Not Out of the Woods:
While the path to avoiding recession is becoming clearer, we are not out of the woods yet and caution is warranted. Many leading economic indicators continue to point toward recession. A yield curve inversion typically precedes a recession by one to two years. Current data suggests we are at the average lag period before a recession’s onset, or about 14 months.
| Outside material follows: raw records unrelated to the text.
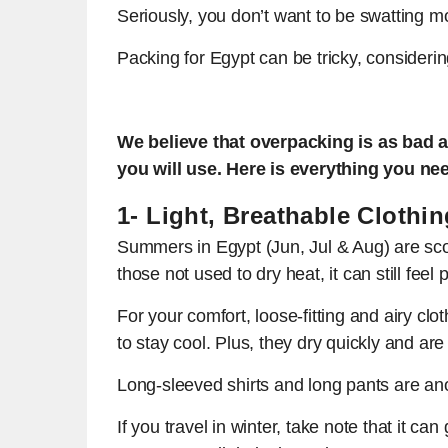
Seriously, you don’t want to be swatting m
Packing for Egypt can be tricky, considering
We believe that overpacking is as bad a
you will use. Here is everything you nee
1- Light, Breathable Clothin
Summers in Egypt (Jun, Jul & Aug) are scor
those not used to dry heat, it can still feel
For your comfort, loose-fitting and airy clo
to stay cool. Plus, they dry quickly and are
Long-sleeved shirts and long pants are ano
If you travel in winter, take note that it ca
Unemployment, often the last indicator to weaken before a recession, has shown a slight increase but remains at historically low levels. Given the strength in consumer spending, the trajectory of the unemployment rate will be crucial in determining whether the U.S. economy faces a full-scale recession in 2024.

The Path Ahead:
Although the Federal Reserve's recent interest rate increases have not significantly impacted the economy, prolonged high rates could lead to more substantial effects, particularly as businesses confront refinancing maturing debts initially acquired at much lower interest rates. Our concern has been the Federal Reserve's tendency to avoid reducing rates until it becomes critical. However, in a mid-December statement, Federal Reserve Chair Jay Powell noted the slowdown in inflation and mentioned that the Fed is contemplating rate cuts, potentially starting as early as mid-2024. The Federal Open Market Committee anticipates three rate cuts in 2024, in contrast to market expectations of seven, beginning in March, as illustrated in the data below. The Federal Reserve could play a significant role in steering the economy away from an economic downturn by taking a more proactive approach to rate cuts than it has historically.